# [DATA EXTRACT]
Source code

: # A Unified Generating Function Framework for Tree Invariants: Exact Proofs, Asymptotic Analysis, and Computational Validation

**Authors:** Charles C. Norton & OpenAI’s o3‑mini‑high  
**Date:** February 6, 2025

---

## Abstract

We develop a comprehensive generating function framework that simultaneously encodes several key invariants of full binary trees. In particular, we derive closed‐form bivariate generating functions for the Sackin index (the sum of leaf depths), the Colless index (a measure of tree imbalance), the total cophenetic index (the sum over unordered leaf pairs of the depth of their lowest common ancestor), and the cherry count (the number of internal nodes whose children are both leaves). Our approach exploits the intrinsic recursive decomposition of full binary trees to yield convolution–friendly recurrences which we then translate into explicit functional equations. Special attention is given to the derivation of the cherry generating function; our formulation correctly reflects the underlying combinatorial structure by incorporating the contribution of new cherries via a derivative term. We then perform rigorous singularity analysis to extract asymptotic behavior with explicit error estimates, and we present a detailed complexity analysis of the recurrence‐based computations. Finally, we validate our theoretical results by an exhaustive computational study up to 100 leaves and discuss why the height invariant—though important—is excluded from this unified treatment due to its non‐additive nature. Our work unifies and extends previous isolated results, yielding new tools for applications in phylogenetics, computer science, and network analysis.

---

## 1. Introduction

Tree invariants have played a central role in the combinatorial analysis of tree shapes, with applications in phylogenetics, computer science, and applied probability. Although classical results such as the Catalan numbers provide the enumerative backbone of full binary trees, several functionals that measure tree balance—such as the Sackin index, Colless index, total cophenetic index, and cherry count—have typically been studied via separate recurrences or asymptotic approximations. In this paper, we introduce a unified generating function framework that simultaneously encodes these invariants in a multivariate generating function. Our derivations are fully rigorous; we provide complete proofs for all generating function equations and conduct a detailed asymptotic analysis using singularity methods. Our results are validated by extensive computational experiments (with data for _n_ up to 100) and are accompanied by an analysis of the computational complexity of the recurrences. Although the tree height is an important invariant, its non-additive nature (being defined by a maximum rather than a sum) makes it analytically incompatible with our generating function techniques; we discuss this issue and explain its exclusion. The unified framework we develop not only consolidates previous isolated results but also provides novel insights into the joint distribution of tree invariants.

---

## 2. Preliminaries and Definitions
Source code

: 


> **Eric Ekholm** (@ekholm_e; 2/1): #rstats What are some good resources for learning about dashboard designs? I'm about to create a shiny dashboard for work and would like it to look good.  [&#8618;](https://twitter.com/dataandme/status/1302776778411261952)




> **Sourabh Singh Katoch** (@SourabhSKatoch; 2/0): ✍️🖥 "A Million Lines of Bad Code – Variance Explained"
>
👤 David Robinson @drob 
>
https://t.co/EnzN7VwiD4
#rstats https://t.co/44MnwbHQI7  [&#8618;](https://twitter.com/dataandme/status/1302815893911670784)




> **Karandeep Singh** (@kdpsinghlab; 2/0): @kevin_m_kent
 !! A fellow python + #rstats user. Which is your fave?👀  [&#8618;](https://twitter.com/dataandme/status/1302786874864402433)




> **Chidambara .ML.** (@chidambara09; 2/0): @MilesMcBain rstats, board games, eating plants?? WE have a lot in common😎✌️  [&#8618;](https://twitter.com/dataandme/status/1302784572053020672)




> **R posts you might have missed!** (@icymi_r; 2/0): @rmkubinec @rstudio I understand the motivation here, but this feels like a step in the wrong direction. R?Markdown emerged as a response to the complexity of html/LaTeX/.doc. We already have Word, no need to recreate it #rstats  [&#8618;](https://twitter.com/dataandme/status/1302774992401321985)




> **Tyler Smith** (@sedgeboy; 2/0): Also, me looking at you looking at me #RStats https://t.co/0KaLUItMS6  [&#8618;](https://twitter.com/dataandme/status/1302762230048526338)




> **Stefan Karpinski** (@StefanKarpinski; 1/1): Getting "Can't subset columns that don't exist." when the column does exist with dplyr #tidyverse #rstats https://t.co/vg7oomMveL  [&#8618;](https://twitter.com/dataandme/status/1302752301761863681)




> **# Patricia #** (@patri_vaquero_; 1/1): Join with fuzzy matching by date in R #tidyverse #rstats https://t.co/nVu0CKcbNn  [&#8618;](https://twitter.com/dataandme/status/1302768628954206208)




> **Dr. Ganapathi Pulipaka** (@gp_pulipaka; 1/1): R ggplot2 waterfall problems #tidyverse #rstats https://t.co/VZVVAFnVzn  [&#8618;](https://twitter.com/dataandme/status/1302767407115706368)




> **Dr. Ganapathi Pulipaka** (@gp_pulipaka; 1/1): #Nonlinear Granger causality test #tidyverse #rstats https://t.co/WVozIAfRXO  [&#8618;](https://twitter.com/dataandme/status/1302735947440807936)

# [WHAT YOU HAVE TO DO]
Please write the entries out again exactly as they stand.

# [EXERCISE OUTPUT]
Source code

: # A Unified Generating Function Framework for Tree Invariants: Exact Proofs, Asymptotic Analysis, and Computational Validation

**Authors:** Charles C. Norton & OpenAI’s o3‑mini‑high  
**Date:** February 6, 2025

---

## Abstract

We develop a comprehensive generating function framework that simultaneously encodes several key invariants of full binary trees. In particular, we derive closed‐form bivariate generating functions for the Sackin index (the sum of leaf depths), the Colless index (a measure of tree imbalance), the total cophenetic index (the sum over unordered leaf pairs of the depth of their lowest common ancestor), and the cherry count (the number of internal nodes whose children are both leaves). Our approach exploits the intrinsic recursive decomposition of full binary trees to yield convolution–friendly recurrences which we then translate into explicit functional equations. Special attention is given to the derivation of the cherry generating function; our formulation correctly reflects the underlying combinatorial structure by incorporating the contribution of new cherries via a derivative term. We then perform rigorous singularity analysis to extract asymptotic behavior with explicit error estimates, and we present a detailed complexity analysis of the recurrence‐based computations. Finally, we validate our theoretical results by an exhaustive computational study up to 100 leaves and discuss why the height invariant—though important—is excluded from this unified treatment due to its non‐additive nature. Our work unifies and extends previous isolated results, yielding new tools for applications in phylogenetics, computer science, and network analysis.

---

## 1. Introduction

Tree invariants have played a central role in the combinatorial analysis of tree shapes, with applications in phylogenetics, computer science, and applied probability. Although classical results such as the Catalan numbers provide the enumerative backbone of full binary trees, several functionals that measure tree balance—such as the Sackin index, Colless index, total cophenetic index, and cherry count—have typically been studied via separate recurrences or asymptotic approximations. In this paper, we introduce a unified generating function framework that simultaneously encodes these invariants in a multivariate generating function. Our derivations are fully rigorous; we provide complete proofs for all generating function equations and conduct a detailed asymptotic analysis using singularity methods. Our results are validated by extensive computational experiments (with data for _n_ up to 100) and are accompanied by an analysis of the computational complexity of the recurrences. Although the tree height is an important invariant, its non-additive nature (being defined by a maximum rather than a sum) makes it analytically incompatible with our generating function techniques; we discuss this issue and explain its exclusion. The unified framework we develop not only consolidates previous isolated results but also provides novel insights into the joint distribution of tree invariants.

---

## 2. Preliminaries and Definitions
Source code

: 


> **Eric Ekholm** (@ekholm_e; 2/1): #rstats What are some good resources for learning about dashboard designs? I'm about to create a shiny dashboard for work and would like it to look good.  [&#8618;](https://twitter.com/dataandme/status/1302776778411261952)




> **Sourabh Singh Katoch** (@SourabhSKatoch; 2/0): ✍️🖥 "A Million Lines of Bad Code – Variance Explained"
>
👤 David Robinson @drob 
>
https://t.co/EnzN7VwiD4
#rstats https://t.co/44MnwbHQI7  [&#8618;](https://twitter.com/dataandme/status/1302815893911670784)




> **Karandeep Singh** (@kdpsinghlab; 2/0): @kevin_m_kent
 !! A fellow python + #rstats user. Which is your fave?👀  [&#8618;](https://twitter.com/dataandme/status/1302786874864402433)




> **Chidambara .ML.** (@chidambara09; 2/0): @MilesMcBain rstats, board games, eating plants?? WE have a lot in common😎✌️  [&#8618;](https://twitter.com/dataandme/status/1302784572053020672)




> **R posts you might have missed!** (@icymi_r; 2/0): @rmkubinec @rstudio I understand the motivation here, but this feels like a step in the wrong direction. R?Markdown emerged as a response to the complexity of html/LaTeX/.doc. We already have Word, no need to recreate it #rstats  [&#8618;](https://twitter.com/dataandme/status/1302774992401321985)




> **Tyler Smith** (@sedgeboy; 2/0): Also, me looking at you looking at me #RStats https://t.co/0KaLUItMS6  [&#8618;](https://twitter.com/dataandme/status/1302762230048526338)




> **Stefan Karpinski** (@StefanKarpinski; 1/1): Getting "Can't subset columns that don't exist." when the column does exist with dplyr #tidyverse #rstats https://t.co/vg7oomMveL  [&#8618;](https://twitter.com/dataandme/status/1302752301761863681)




> **# Patricia #** (@patri_vaquero_; 1/1): Join with fuzzy matching by date in R #tidyverse #rstats https://t.co/nVu0CKcbNn  [&#8618;](https://twitter.com/dataandme/status/1302768628954206208)




> **Dr. Ganapathi Pulipaka** (@gp_pulipaka; 1/1): R ggplot2 waterfall problems #tidyverse #rstats https://t.co/VZVVAFnVzn  [&#8618;](https://twitter.com/dataandme/status/1302767407115706368)




> **Dr. Ganapathi Pulipaka** (@gp_pulipaka; 1/1): #Nonlinear Granger causality test #tidyverse #rstats https://t.co/WVozIAfRXO  [&#8618;](https://twitter.com/dataandme/status/1302735947440807936)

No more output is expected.